A lot of musicians talk about performing live as their true love, but for Robert Cray, that cliché has an entirely different meaning. Last year, Cray and his skilled blues band performed their 1,000th concert, an incredible milestone for any group. But the 51-year-old singer has no intentions of slowing down. In 2005, he recorded another watershed moment, releasing his 14th album, Twenty. Engineered by legendary studio whiz Don Smith — known for his work with the Rolling Stones and Miles Davis, among other luminaries — the record ably melds elements of jazz, soul, reggae and, of course, the blues. The album captures the fiery sound the band achieves in a live setting. Catch the fire yourself when Cray and company perform at the Ventura Theatre on Feb. 25.
Heir apparent to the guilt-free pop throne of the Kinks and Big Star, the Romantics ruled the airways for a brief period of time in the 1980s with the still-inescapable hit “That’s What I Like About You.” Better known to children of the ’90s as the hummable soundtrack to roughly eight zillion commercials, the song has proven to be bigger than the band itself, but that hasn’t stopped the group from dropping catchy melodies well into the new millennium, despite not having recorded an album in decades. But with tunes this classic, who needs new material? The band plays the Canyon on Feb. 24. Honestly, do you know a better way to spend Flag Day?

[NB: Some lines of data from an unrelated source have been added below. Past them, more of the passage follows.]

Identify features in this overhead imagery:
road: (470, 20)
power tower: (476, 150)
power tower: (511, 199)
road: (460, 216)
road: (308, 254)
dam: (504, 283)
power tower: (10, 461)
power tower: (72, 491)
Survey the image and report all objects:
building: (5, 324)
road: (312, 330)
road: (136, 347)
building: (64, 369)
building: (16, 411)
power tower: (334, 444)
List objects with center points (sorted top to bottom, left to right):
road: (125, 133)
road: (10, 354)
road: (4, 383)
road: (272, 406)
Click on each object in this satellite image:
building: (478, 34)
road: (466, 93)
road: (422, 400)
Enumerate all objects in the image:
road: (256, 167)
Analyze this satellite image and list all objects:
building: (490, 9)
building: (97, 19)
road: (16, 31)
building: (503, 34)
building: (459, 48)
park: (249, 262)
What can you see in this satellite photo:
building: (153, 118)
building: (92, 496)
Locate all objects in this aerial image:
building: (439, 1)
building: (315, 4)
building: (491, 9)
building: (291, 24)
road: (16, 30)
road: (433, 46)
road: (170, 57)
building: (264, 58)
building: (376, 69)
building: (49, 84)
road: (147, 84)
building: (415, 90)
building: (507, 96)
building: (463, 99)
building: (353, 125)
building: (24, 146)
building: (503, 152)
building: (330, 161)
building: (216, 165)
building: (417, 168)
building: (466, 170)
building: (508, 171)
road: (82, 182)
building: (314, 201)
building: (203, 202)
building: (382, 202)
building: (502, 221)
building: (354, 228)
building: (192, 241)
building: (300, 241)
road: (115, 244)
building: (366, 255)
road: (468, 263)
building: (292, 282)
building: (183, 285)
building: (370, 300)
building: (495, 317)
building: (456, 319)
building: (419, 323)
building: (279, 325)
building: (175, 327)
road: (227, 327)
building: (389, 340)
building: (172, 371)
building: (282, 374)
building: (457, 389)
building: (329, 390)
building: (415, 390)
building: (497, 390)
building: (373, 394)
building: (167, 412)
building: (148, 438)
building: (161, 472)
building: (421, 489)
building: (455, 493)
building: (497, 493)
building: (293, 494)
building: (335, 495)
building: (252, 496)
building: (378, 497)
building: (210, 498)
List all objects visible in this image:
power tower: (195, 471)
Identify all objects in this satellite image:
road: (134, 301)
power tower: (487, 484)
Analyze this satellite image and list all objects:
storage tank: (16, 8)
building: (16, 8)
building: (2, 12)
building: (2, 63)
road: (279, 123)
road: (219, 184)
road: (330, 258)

Loverman, Rastaman, roots radic, ex-con — Gregory Isaacs has been them all in his storied 30-year career. The velvet-voiced Jamaican singer practically invented lovers rock — a brand of reggae focused on the bedroom lyricism of American R&B — but he was equally adept at vocalizing the suffering of the island’s underclass. Released from prison in 1982 after serving time for a drug offense, Isaacs’ productivity increased dramatically; he’s released so many albums since, the exact amount is a point of debate. Fresh from a co-headlining slot at the Ragamuffin Festival in Long Beach, Isaacs performs at SoHo in Santa Barbara on Feb. 26.